━━ THE RECORDS

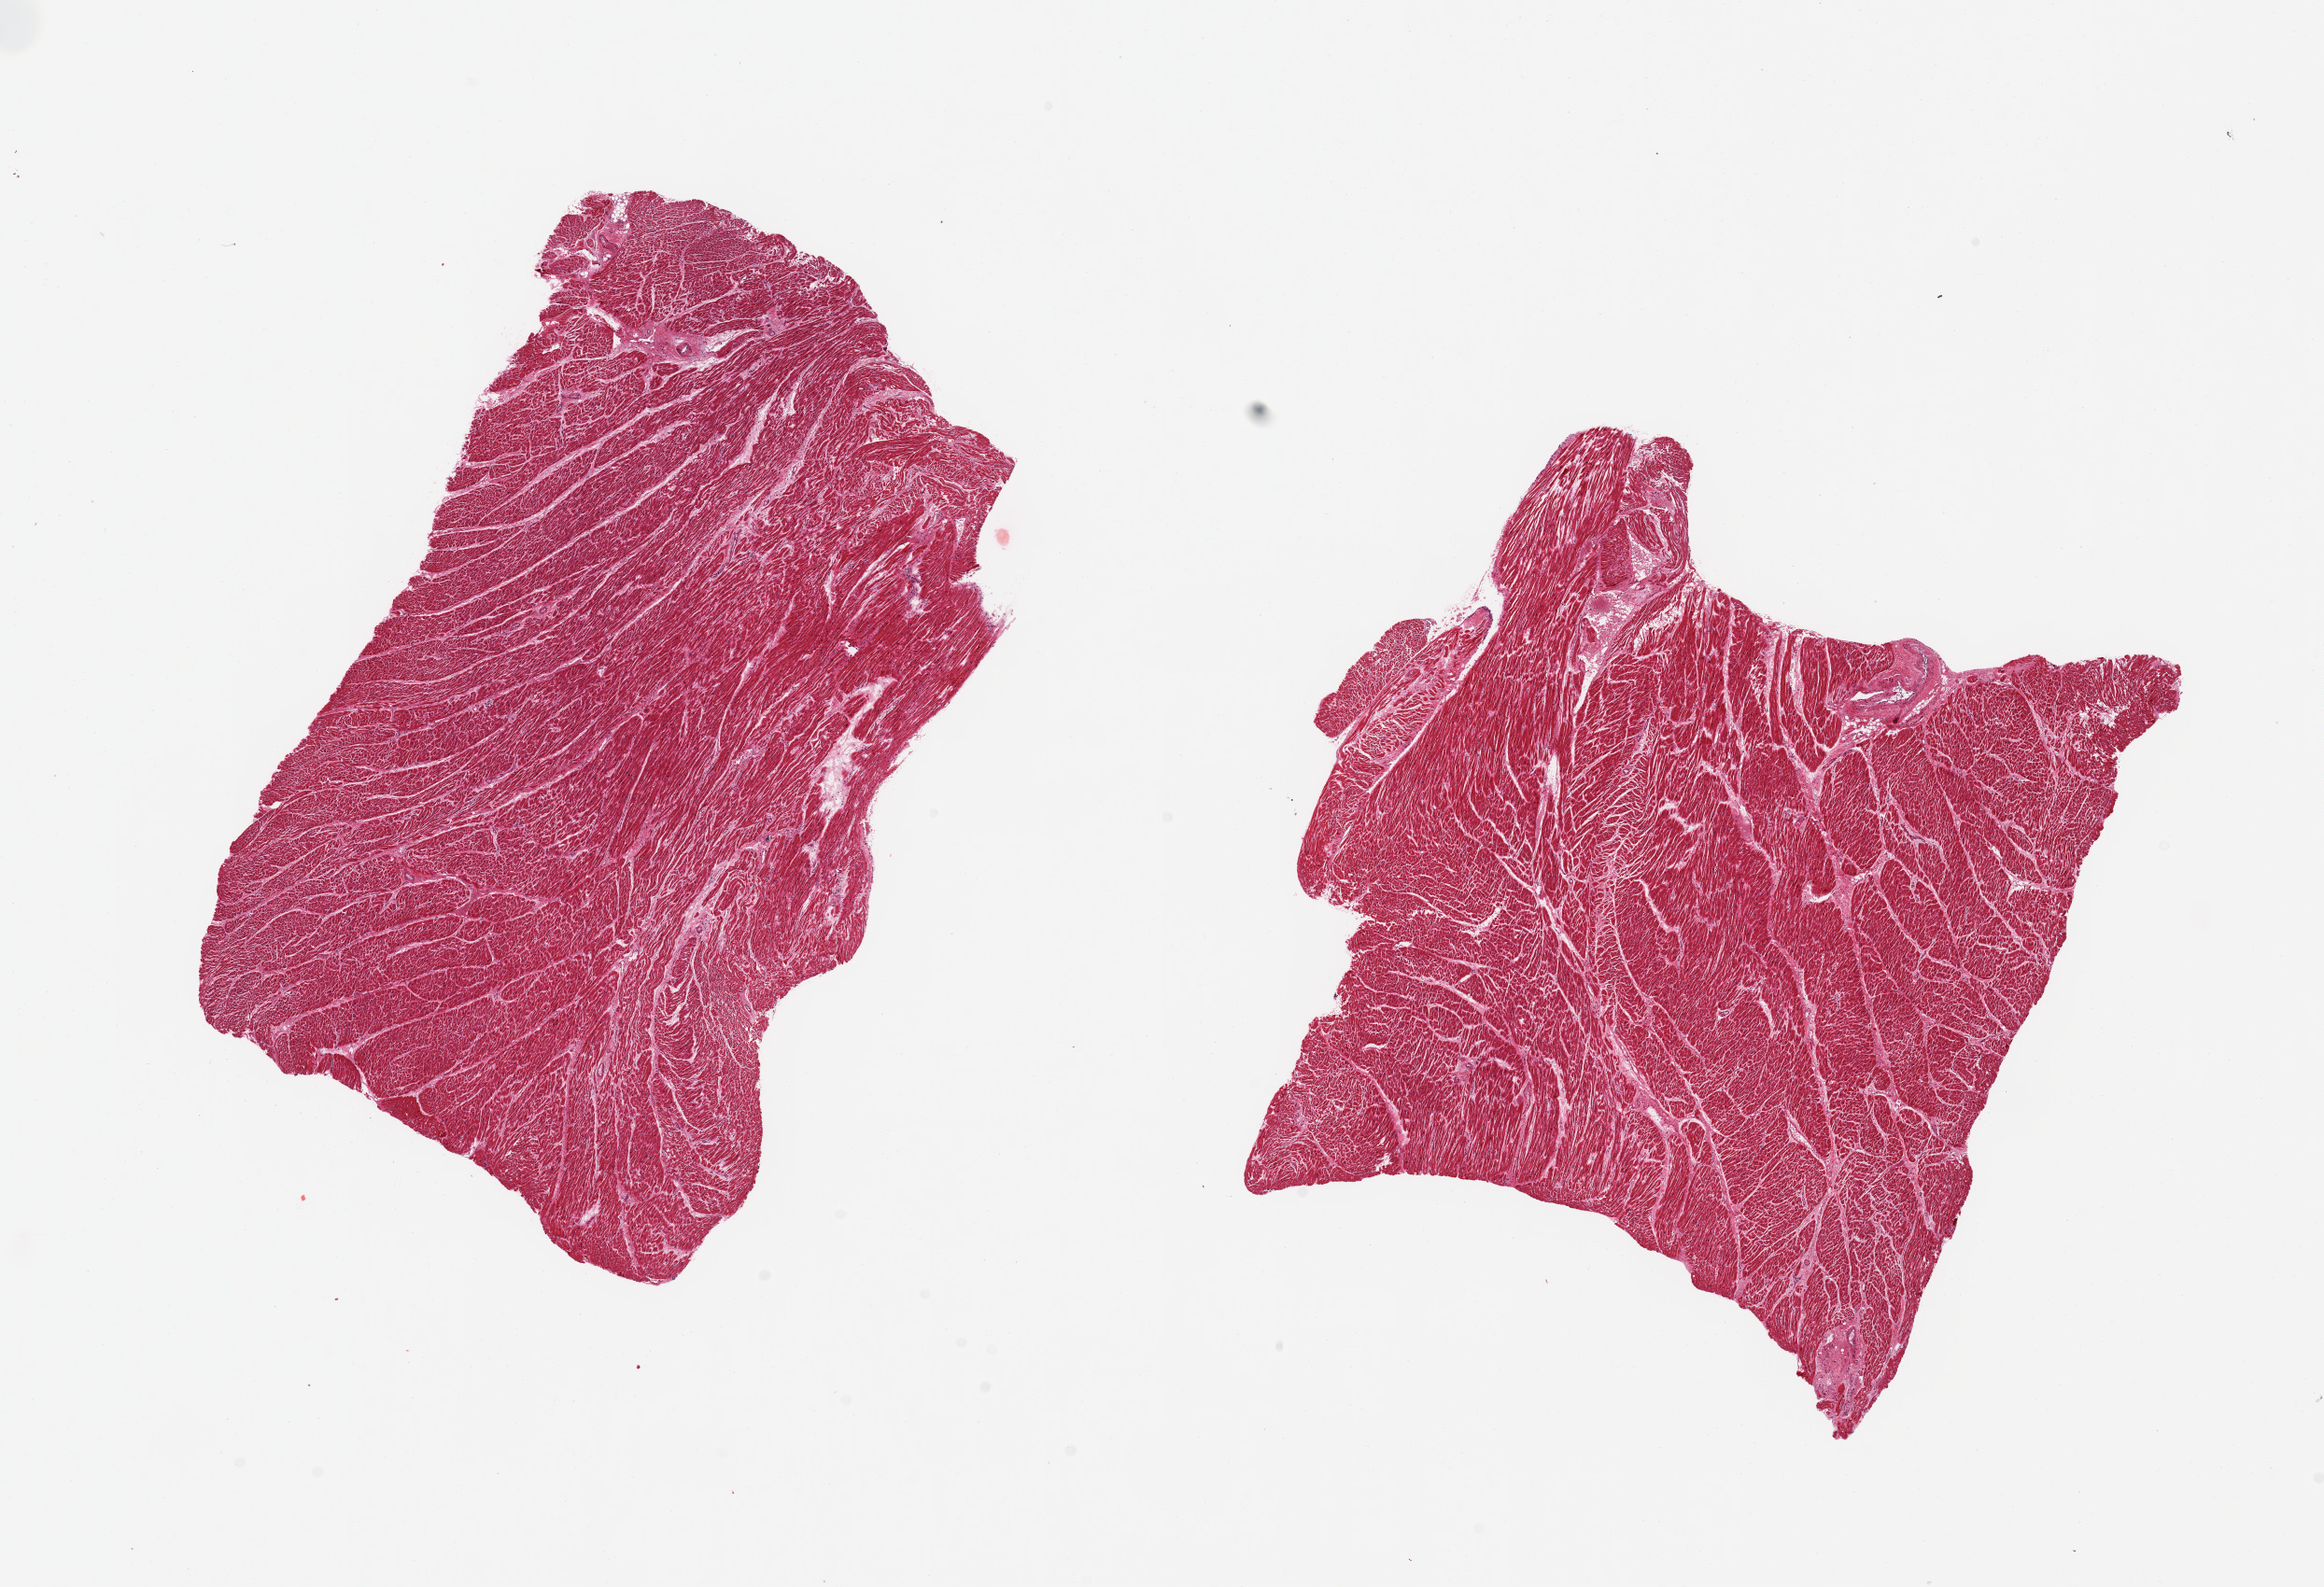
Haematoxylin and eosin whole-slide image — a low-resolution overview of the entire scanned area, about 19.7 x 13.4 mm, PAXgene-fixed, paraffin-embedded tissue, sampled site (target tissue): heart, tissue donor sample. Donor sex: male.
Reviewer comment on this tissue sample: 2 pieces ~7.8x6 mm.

━━━━
━━ THE RECORDS

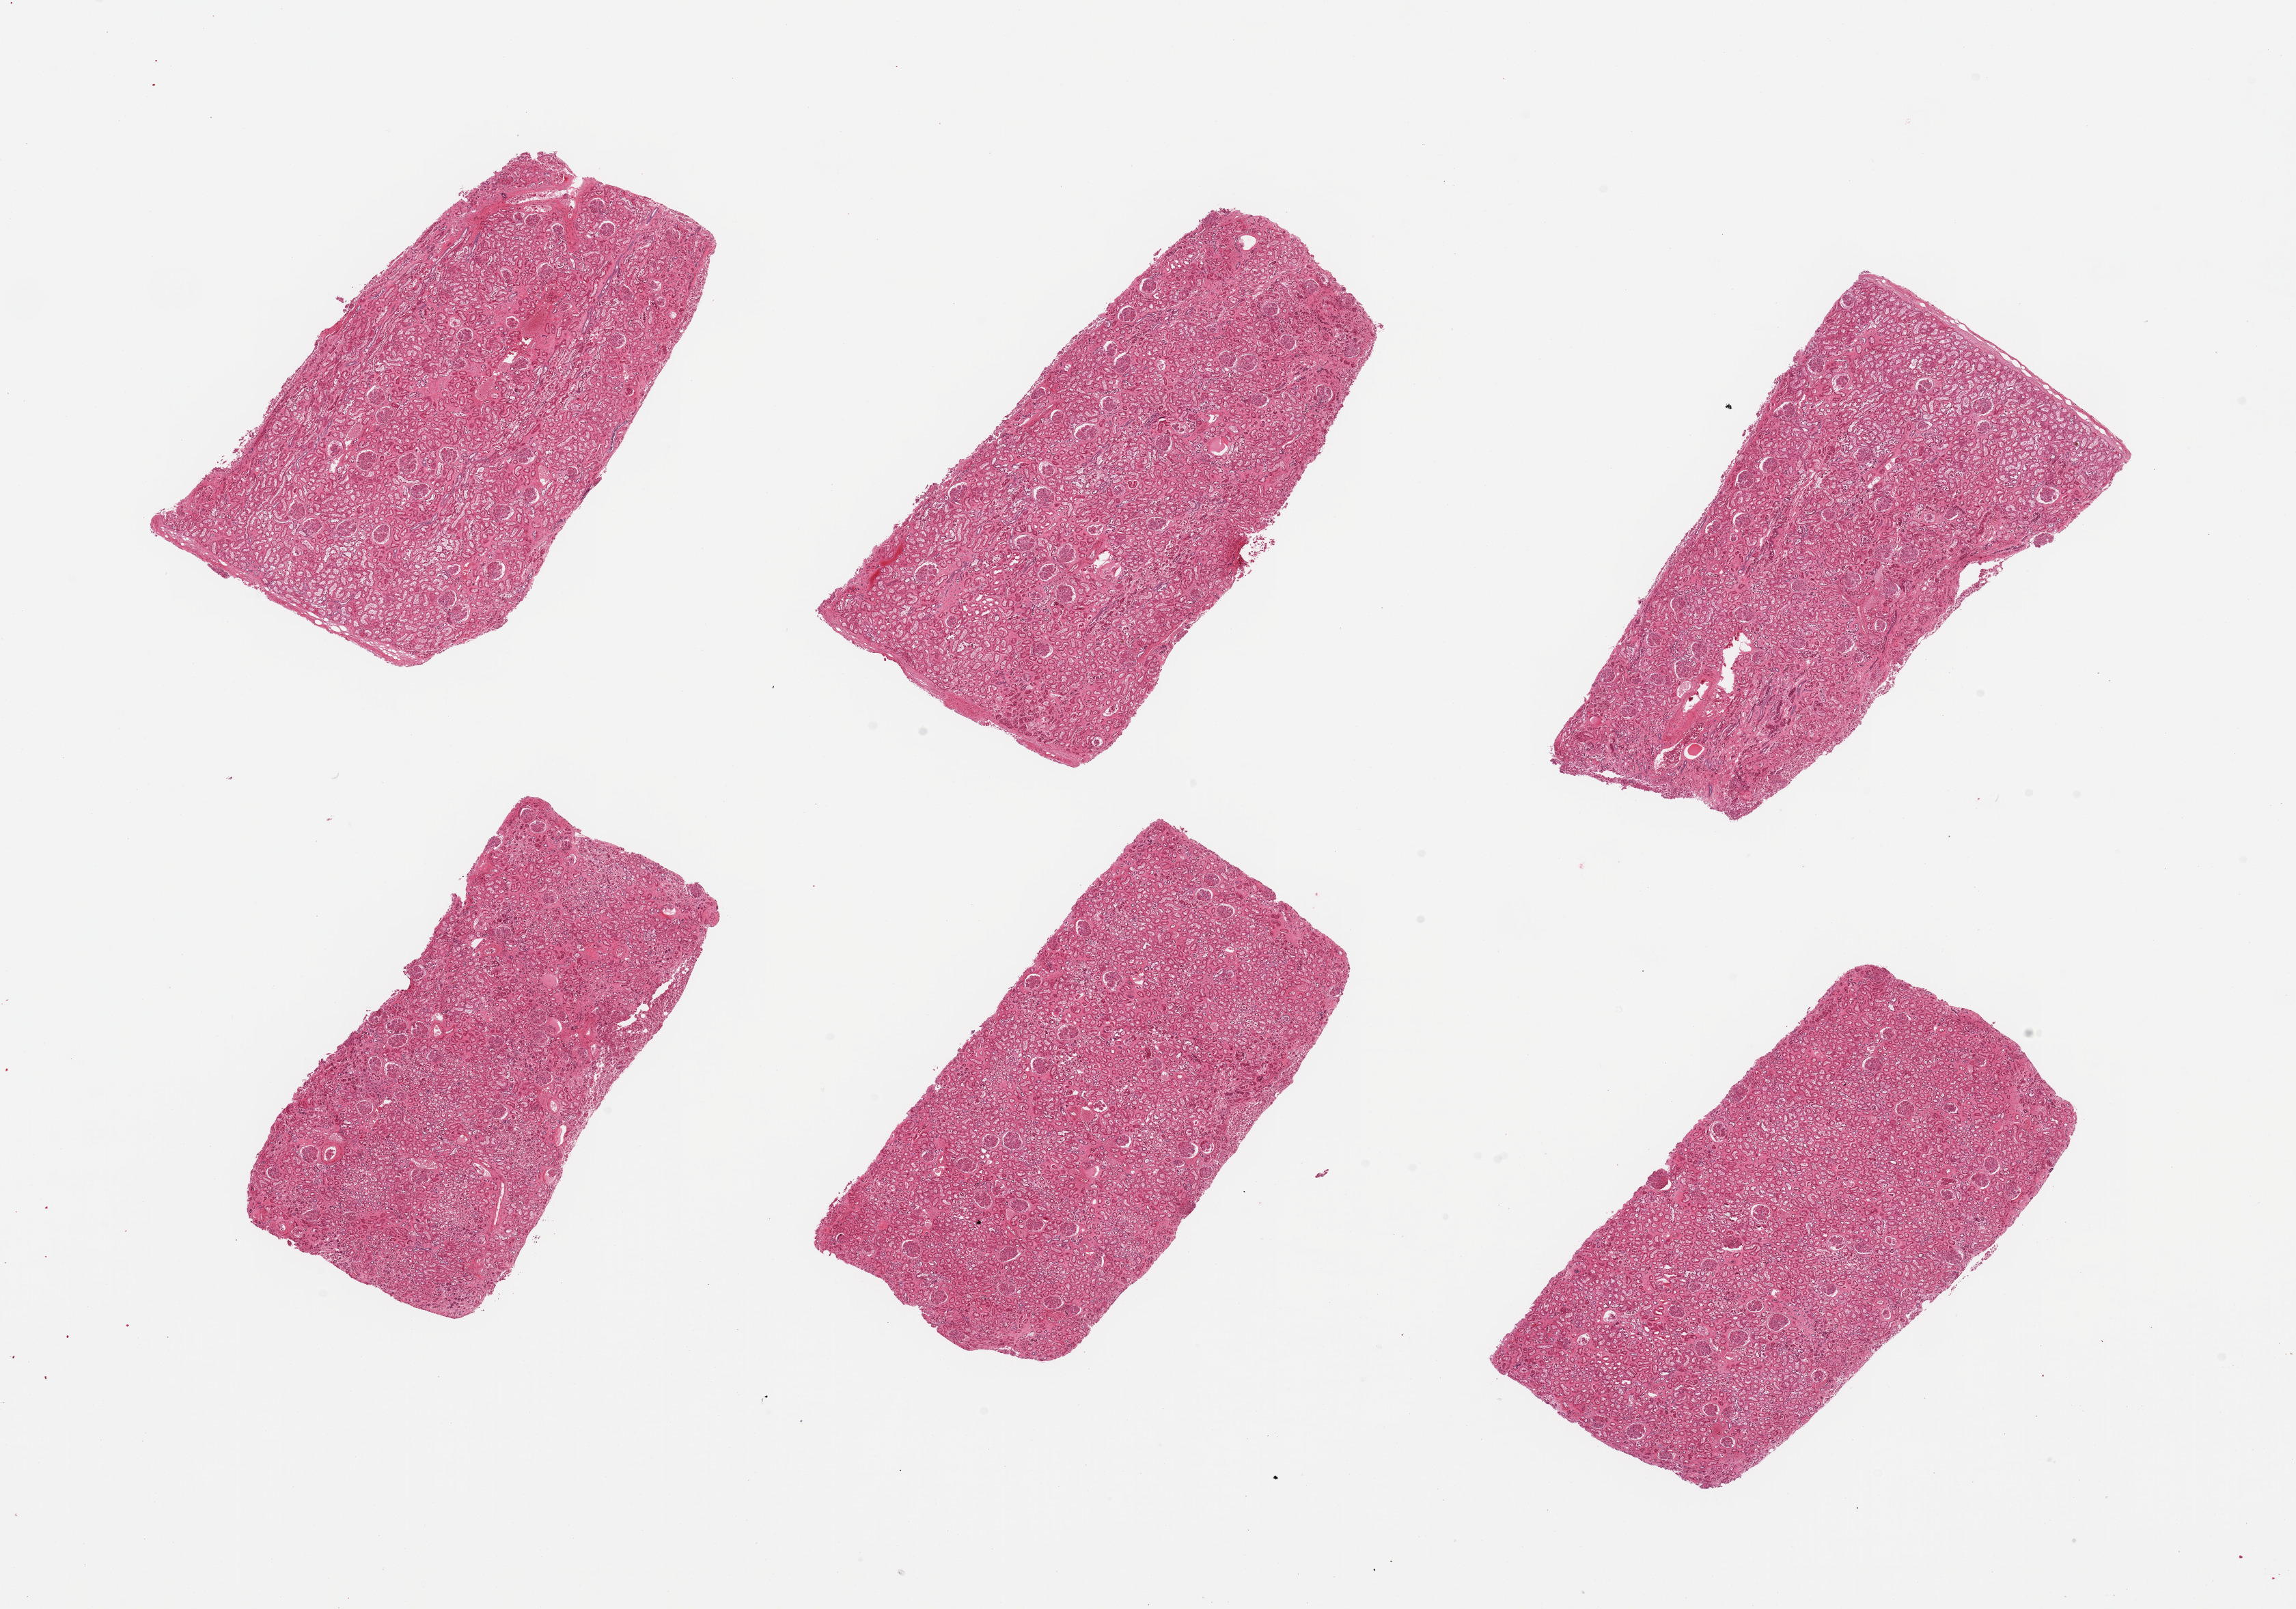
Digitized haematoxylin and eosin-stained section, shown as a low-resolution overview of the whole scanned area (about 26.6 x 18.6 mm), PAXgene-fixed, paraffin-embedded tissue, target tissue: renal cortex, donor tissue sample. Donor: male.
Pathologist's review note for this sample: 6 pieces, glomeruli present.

━━━━

* [DESCRIPTION OF THE TASK] Copy each line above holding "area".

* [EXERCISE RESPONSE]
Haematoxylin and eosin whole-slide image — a low-resolution overview of the entire scanned area, about 19.7 x 13.4 mm, PAXgene-fixed, paraffin-embedded tissue, sampled site (target tissue): heart, tissue donor sample. Donor sex: male.
Digitized haematoxylin and eosin-stained section, shown as a low-resolution overview of the whole scanned area (about 26.6 x 18.6 mm), PAXgene-fixed, paraffin-embedded tissue, target tissue: renal cortex, donor tissue sample. Donor: male.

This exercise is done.